■ **TASK OBJECTIVE**: For the entries below, the result should be an exact transcription of the lines from the one with "- ✅ Reusable UI components" up to and including the one with "- Automatic connection monitoring", and only those.

(Stored data entries)
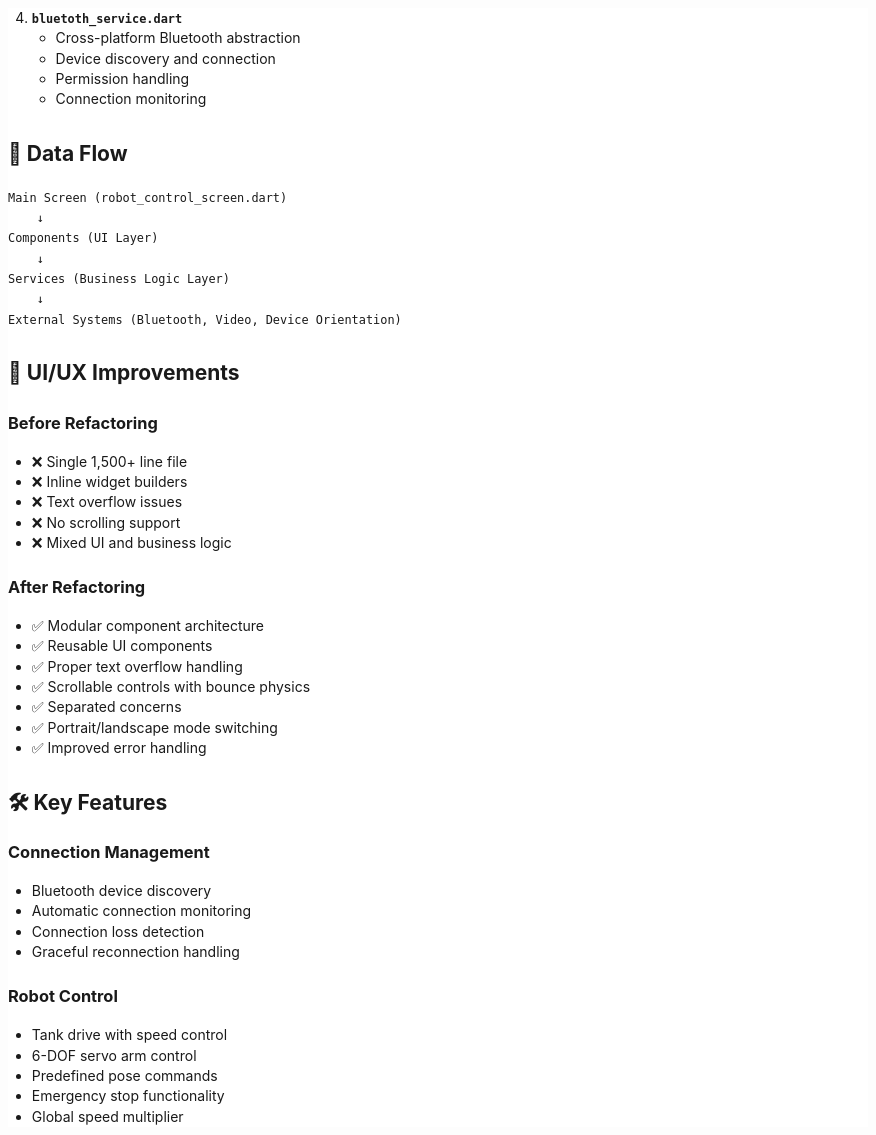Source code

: 4. **`bluetoth_service.dart`**
   - Cross-platform Bluetooth abstraction
   - Device discovery and connection
   - Permission handling
   - Connection monitoring

## 🔄 Data Flow

```
Main Screen (robot_control_screen.dart)
    ↓
Components (UI Layer)
    ↓
Services (Business Logic Layer)
    ↓
External Systems (Bluetooth, Video, Device Orientation)
```

## 🎨 UI/UX Improvements

### Before Refactoring
- ❌ Single 1,500+ line file
- ❌ Inline widget builders
- ❌ Text overflow issues
- ❌ No scrolling support
- ❌ Mixed UI and business logic

### After Refactoring

- ✅ Modular component architecture
- ✅ Reusable UI components
- ✅ Proper text overflow handling
- ✅ Scrollable controls with bounce physics
- ✅ Separated concerns
- ✅ Portrait/landscape mode switching
- ✅ Improved error handling

## 🛠️ Key Features

### Connection Management

- Bluetooth device discovery
- Automatic connection monitoring
- Connection loss detection
- Graceful reconnection handling

### Robot Control

- Tank drive with speed control
- 6-DOF servo arm control
- Predefined pose commands
- Emergency stop functionality
- Global speed multiplier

■ **ANSWER BOX**:
- ✅ Reusable UI components
- ✅ Proper text overflow handling
- ✅ Scrollable controls with bounce physics
- ✅ Separated concerns
- ✅ Portrait/landscape mode switching
- ✅ Improved error handling

## 🛠️ Key Features

### Connection Management

- Bluetooth device discovery
- Automatic connection monitoring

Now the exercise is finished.